1 Ontstaan en loop van het geding
Verweerder heeft de aan eiseres voor het jaar 2007 opgelegde voorlopige aanslag vennootschapsbelasting op 22 augustus 2009 (aanslagnummer [000]) ambtshalve verminderd. Verweerder heeft hierbij geen heffingsrente vergoed, waartegen eiseres bezwaar heeft gemaakt. Verweerder heeft bij uitspraak op bezwaar van 20 december 2011 aan eiseres een bedrag van € 32.534 aan heffingsrente toegekend, welk bedrag door eiseres op 21 december 2011 is ontvangen. Over dit bedrag is geen wettelijke rente vergoed.
Eiseres heeft verweerder bij brief van 13 januari 2012 met betrekking tot de wettelijke rente in gebreke gesteld en heeft verweerder verzocht om binnen twee weken een beschikking te nemen als bedoeld in artikel 4:99 van de Awb. Deze termijn is in onderling overleg verlengd tot begin april 2012.
Verweerder heeft bij brief van 2 april 2012 medegedeeld geen wettelijke rente aan eiseres verschuldigd te zijn.

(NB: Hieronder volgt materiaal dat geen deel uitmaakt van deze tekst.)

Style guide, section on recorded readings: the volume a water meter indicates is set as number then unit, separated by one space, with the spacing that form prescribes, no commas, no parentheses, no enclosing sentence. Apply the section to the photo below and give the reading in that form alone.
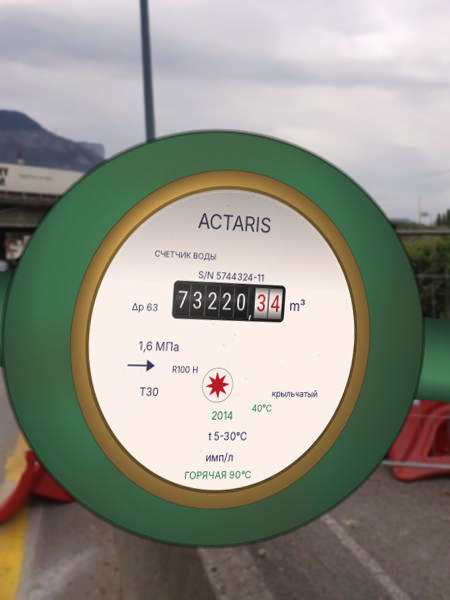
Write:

Eiseres heeft bij fax van 11 mei 2012 beroep ingesteld wegens het niet tijdig nemen van een beschikking bij de (toenmalige) rechtbank Utrecht. Deze rechtbank heeft het beroepschrift doorgestuurd naar de (toenmalige) rechtbank Arnhem, alwaar het op 21 mei 2012 is ontvangen. Eiseres heeft dit beroep ter zitting van 17 januari 2013 ingetrokken (registratienummer 12/2262).
Bij brief van 11 mei 2012 heeft eiseres bezwaar gemaakt tegen de beslissing van verweerder om geen wettelijke rente te vergoeden.

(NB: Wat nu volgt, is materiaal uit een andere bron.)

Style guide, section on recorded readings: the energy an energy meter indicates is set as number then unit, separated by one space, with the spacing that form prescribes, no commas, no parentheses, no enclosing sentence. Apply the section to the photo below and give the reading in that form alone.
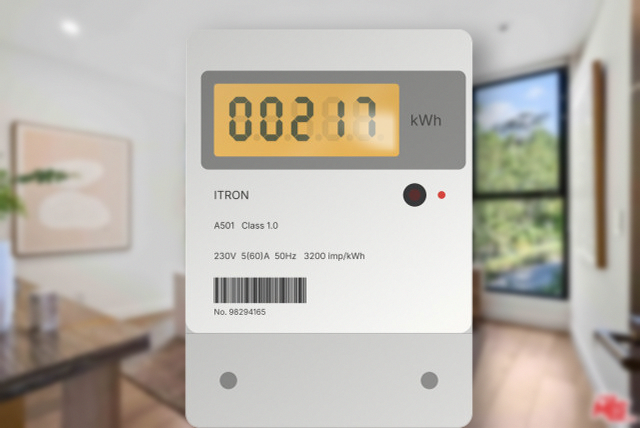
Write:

Bij uitspraak op bezwaar van 16 juli 2012 heeft verweerder het verzoek om vergoeding van wettelijke rente afgewezen.
Eiseres heeft daartegen bij brief van 20 juli 2012, ontvangen door de rechtbank op 23 juli 2012, beroep ingesteld bij de (toenmalige) rechtbank Utrecht. Deze rechtbank heeft het beroepschrift doorgestuurd naar rechtbank Arnhem, alwaar het op 26 juli 2012 is ontvangen.
Verweerder heeft de op de zaak betrekking hebbende stukken overgelegd en een verweerschrift ingediend.
Eiseres heeft vóór de zitting nadere stukken ingediend. Deze stukken zijn in afschrift verstrekt aan verweerder.
Het onderzoek ter zitting heeft plaatsgevonden op 17 januari 2013 te Arnhem.
Namens eiseres is verschenen haar gemachtigde mr. [A] en mr. [B]. Namens verweerder is verschenen mr. [C]. Verweerder heeft ter zitting een pleitnota aan de wederpartij en de rechtbank overlegd en voorgedragen. Deze pleitnota behoort tot de gedingstukken.
2 Geschil
Tussen partijen is in geschil of verweerder wettelijke rente is verschuldigd over het bedrag van € 32.534 dat verweerder bij uitspraak op bezwaar en feitelijk uitbetaald op 21 december 2011 aan heffingsrente heeft vergoed vanwege vermindering van de voorlopige aanslag vennootschapsbelasting 2007. Indien deze vraag bevestigend moet worden beantwoord is in geschil vanaf welk moment de wettelijke rente moet worden berekend en of de wettelijke rente moet worden berekend op grond van artikel 6:119 dan wel artikel 6:119a van het Burgerlijk Wetboek.
3 Beoordeling van het geschil
In haar arrest van 30 september 2011, nr. 10/02171, LJN BP3080 heeft de Hoge Raad beslist dat het de inspecteur binnen het wettelijk stelsel vrijstaat om in het geval een voorlopige aanslag tot een te hoog bedrag is opgelegd, en hij nog niet overgaat tot het vaststellen van een definitieve aanslag, ervoor te kiezen om een nadere voorlopige aanslag op te leggen dan wel een (al dan niet ambtshalve) vermindering van de voorlopige aanslag te verlenen. Wel dient de inspecteur dan, ter voorkoming van een onevenredige benadeling van de belanghebbende, aan die keuze dezelfde gevolgen op het vlak van de heffingsrente over de tweede helft van het belastingtijdvak te verbinden.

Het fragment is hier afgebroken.